INPUT MATERIAL:
========================================
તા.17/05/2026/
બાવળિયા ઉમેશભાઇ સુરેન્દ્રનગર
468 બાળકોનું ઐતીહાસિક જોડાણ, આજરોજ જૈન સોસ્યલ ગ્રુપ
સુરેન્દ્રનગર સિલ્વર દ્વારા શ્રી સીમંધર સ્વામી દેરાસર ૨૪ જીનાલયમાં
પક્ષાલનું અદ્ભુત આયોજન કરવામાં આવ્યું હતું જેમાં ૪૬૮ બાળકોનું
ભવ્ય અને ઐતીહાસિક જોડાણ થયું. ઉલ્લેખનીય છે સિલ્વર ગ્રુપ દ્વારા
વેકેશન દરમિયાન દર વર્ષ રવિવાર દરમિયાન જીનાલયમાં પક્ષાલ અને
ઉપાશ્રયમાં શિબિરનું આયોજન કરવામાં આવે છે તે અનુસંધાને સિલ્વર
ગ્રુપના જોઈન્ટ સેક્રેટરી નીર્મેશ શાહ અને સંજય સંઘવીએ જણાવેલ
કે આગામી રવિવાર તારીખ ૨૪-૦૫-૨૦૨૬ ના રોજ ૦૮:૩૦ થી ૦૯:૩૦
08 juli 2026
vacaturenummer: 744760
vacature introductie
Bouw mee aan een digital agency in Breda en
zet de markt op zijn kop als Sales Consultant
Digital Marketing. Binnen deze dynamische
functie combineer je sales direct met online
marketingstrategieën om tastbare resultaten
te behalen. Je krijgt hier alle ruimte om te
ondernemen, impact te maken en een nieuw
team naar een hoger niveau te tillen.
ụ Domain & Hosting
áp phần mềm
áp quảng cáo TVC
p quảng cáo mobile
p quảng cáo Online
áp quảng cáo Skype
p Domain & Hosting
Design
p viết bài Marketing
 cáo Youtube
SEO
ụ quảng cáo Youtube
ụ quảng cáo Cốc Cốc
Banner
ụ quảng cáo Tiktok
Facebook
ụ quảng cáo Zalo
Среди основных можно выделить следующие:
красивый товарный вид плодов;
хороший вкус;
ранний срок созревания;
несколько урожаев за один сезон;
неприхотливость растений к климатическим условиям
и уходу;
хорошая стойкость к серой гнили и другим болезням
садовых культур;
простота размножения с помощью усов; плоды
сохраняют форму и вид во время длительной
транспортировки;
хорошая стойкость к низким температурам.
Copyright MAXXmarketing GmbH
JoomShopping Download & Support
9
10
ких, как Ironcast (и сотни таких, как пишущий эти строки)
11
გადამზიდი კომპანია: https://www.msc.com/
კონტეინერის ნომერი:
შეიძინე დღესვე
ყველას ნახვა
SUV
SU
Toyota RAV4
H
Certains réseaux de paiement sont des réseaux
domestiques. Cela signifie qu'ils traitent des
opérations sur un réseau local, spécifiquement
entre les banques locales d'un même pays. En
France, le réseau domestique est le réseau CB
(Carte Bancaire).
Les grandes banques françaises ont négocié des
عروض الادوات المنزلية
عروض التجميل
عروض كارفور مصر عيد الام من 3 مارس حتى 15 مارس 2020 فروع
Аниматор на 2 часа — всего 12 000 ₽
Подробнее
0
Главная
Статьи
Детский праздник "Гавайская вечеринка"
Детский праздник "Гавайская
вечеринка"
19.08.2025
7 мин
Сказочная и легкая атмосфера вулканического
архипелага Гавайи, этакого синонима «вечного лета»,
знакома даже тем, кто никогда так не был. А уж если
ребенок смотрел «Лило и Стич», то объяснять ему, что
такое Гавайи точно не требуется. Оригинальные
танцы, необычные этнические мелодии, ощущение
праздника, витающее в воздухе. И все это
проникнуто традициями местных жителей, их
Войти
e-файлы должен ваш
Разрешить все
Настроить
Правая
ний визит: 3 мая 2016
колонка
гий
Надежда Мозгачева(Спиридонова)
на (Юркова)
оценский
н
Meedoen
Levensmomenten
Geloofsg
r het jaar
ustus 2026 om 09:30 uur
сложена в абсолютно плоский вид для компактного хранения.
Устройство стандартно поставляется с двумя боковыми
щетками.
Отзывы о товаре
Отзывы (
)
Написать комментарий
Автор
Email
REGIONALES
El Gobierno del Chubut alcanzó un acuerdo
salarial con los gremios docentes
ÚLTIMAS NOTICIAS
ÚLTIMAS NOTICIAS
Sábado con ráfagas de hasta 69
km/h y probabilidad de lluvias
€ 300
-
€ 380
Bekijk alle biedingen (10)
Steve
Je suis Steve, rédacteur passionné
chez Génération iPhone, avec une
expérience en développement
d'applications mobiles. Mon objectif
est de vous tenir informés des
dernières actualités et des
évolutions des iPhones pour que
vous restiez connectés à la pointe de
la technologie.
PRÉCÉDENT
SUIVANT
========================================
EXERCISE DIRECTIONS:
Can you arrange the stretch from the start of the data through the line containing "p viết bài Marketing" as a JSON list of strings, one string per line with blank lines omitted?

YOUR RESPONSE:
[
  "તા.17/05/2026/",
  "બાવળિયા ઉમેશભાઇ સુરેન્દ્રનગર",
  "468 બાળકોનું ઐતીહાસિક જોડાણ, આજરોજ જૈન સોસ્યલ ગ્રુપ",
  "સુરેન્દ્રનગર સિલ્વર દ્વારા શ્રી સીમંધર સ્વામી દેરાસર ૨૪ જીનાલયમાં",
  "પક્ષાલનું અદ્ભુત આયોજન કરવામાં આવ્યું હતું જેમાં ૪૬૮ બાળકોનું",
  "ભવ્ય અને ઐતીહાસિક જોડાણ થયું. ઉલ્લેખનીય છે સિલ્વર ગ્રુપ દ્વારા",
  "વેકેશન દરમિયાન દર વર્ષ રવિવાર દરમિયાન જીનાલયમાં પક્ષાલ અને",
  "ઉપાશ્રયમાં શિબિરનું આયોજન કરવામાં આવે છે તે અનુસંધાને સિલ્વર",
  "ગ્રુપના જોઈન્ટ સેક્રેટરી નીર્મેશ શાહ અને સંજય સંઘવીએ જણાવેલ",
  "કે આગામી રવિવાર તારીખ ૨૪-૦૫-૨૦૨૬ ના રોજ ૦૮:૩૦ થી ૦૯:૩૦",
  "08 juli 2026",
  "vacaturenummer: 744760",
  "vacature introductie",
  "Bouw mee aan een digital agency in Breda en",
  "zet de markt op zijn kop als Sales Consultant",
  "Digital Marketing. Binnen deze dynamische",
  "functie combineer je sales direct met online",
  "marketingstrategieën om tastbare resultaten",
  "te behalen. Je krijgt hier alle ruimte om te",
  "ondernemen, impact te maken en een nieuw",
  "team naar een hoger niveau te tillen.",
  "ụ Domain & Hosting",
  "áp phần mềm",
  "áp quảng cáo TVC",
  "p quảng cáo mobile",
  "p quảng cáo Online",
  "áp quảng cáo Skype",
  "p Domain & Hosting",
  "Design",
  "p viết bài Marketing"
]